◆ Text shown:
++++

A blog by runners. For runners.

Do compression socks really work?

compression socks for runners do they work

Compression socks: they’re trendy, they come in fun, neon colors and bright patterns, and some athletes wouldn’t dream of running without them.

But what do compression socks – and other compression apparel, like calf sleeves, thigh sleeves, and tights – really do besides make a fashion statement?

The science behind compression socks
Athletic compression socks are a version of compression stockings that have long been used in the medical field. Compression socks and stockings are tight – they put extra pressure on the feet, ankles, and calves. Compression stockings were first prescribed to treat and prevent blood vessel problems in the legs. By putting pressure on the lower limbs, compression socks increase blood flow in the legs and send the blood back up towards the heart where it belongs. This stops blood from pooling in the lower legs, combats varicose veins, and reduces leg swelling.

Traditionally, compression stockings have been used to help prevent and treat complications associated with diabetes, pregnancy, deep vein thrombosis, among other conditions.

++++

◆ Assignment: In the post on compression socks, what were compression stockings first prescribed to treat and prevent?

◆ Supplied entries:
++++

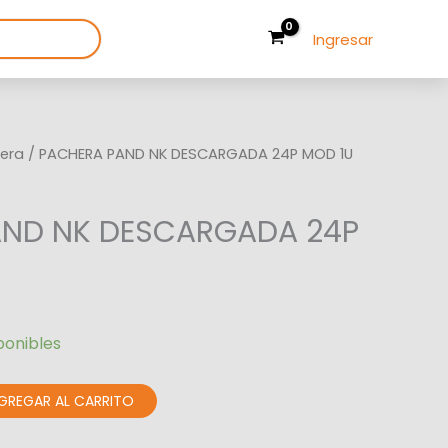
Ingresar
era
/ PACHERA PAND NK DESCARGADA 24P MOD 1U
AND NK DESCARGADA 24P
ponibles
GREGAR AL CARRITO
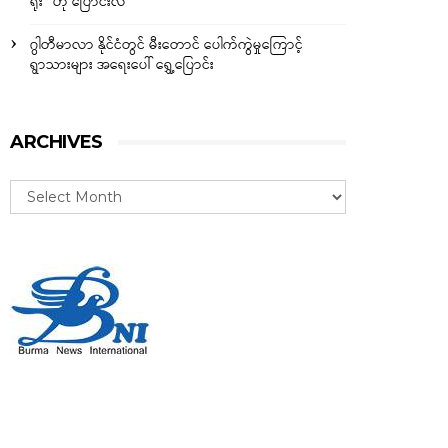
ရိုး” ဟု ပြောင်းလဲ
ဂွါတီမာလာ နိုင်ငံတွင် မီးတောင် ပေါက်ကွဲမှုကြောင့်
ရွာသားများ အရေးပေါ် ရွှေ့ပြောင်း
ARCHIVES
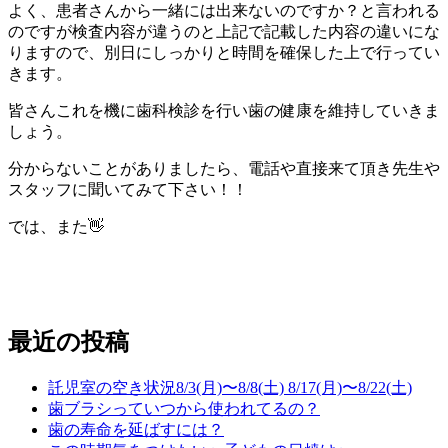
よく、患者さんから一緒には出来ないのですか？と言われる
のですが検査内容が違うのと上記で記載した内容の違いにな
りますので、別日にしっかりと時間を確保した上で行ってい
きます。
皆さんこれを機に歯科検診を行い歯の健康を維持していきま
しょう。
分からないことがありましたら、電話や直接来て頂き先生や
スタッフに聞いてみて下さい！！
では、また👋
最近の投稿
託児室の空き状況8/3(月)〜8/8(土) 8/17(月)〜8/22(土)
歯ブラシっていつから使われてるの？
歯の寿命を延ばすには？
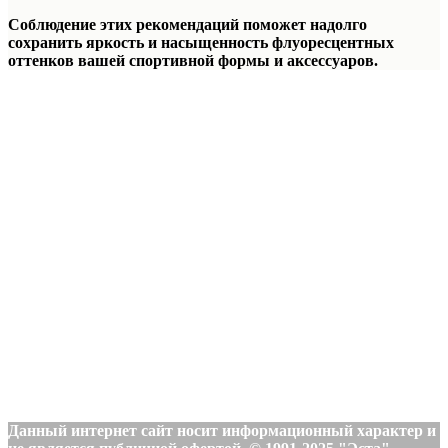
Соблюдение этих рекомендаций поможет надолго
сохранить яркость и насыщенность флуоресцентных
оттенков вашей спортивной формы и аксессуаров.
Данный интернет сайт носит информационный характер и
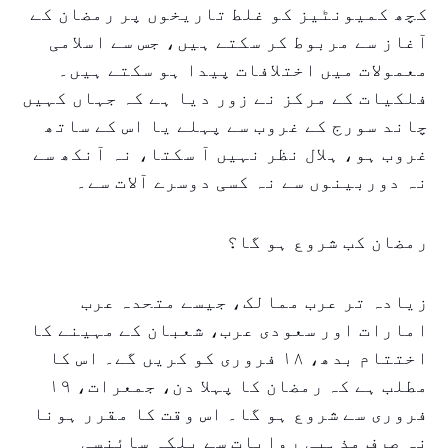
کچھ کمیونٹیز کو غلط تاریخوں پر رمضان کے
آغاز سے مربوط کر سکتے ہیں، جس سے اسلامی
معمولات میں اختلافات پیدا ہو سکتے ہیں۔
فلکیات کے مرکز نے زور دیا ہے کہ جہاں کہیں
چاند سورج کے غروب سے پہلے یا اس کے ساتھ
غروب ہو، ہلال نظر نہیں آ سکتا، نہ آنکھ سے
نہ دوربینوں سے نہ کسی دوسرے آلات سے۔
رمضان کب شروع ہو گا؟
زیادہ تر عرب ممالک، جیسے متحدہ عرب
امارات اور سعودی عرب، شعبان کے مہینے کا
اختتام بدھ، ۱۸ فروری کو کریں گے۔ اس کا
مطلب ہے کہ رمضان کا پہلا دن، جمعرات، ۱۹
فروری سے شروع ہو گا۔ اس وقت کا مقرر ہونا
نہ صرف مذہبی روایات سے بلکہ سائنسی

++++

◆ Problem solution: Blood vessel problems in the legs.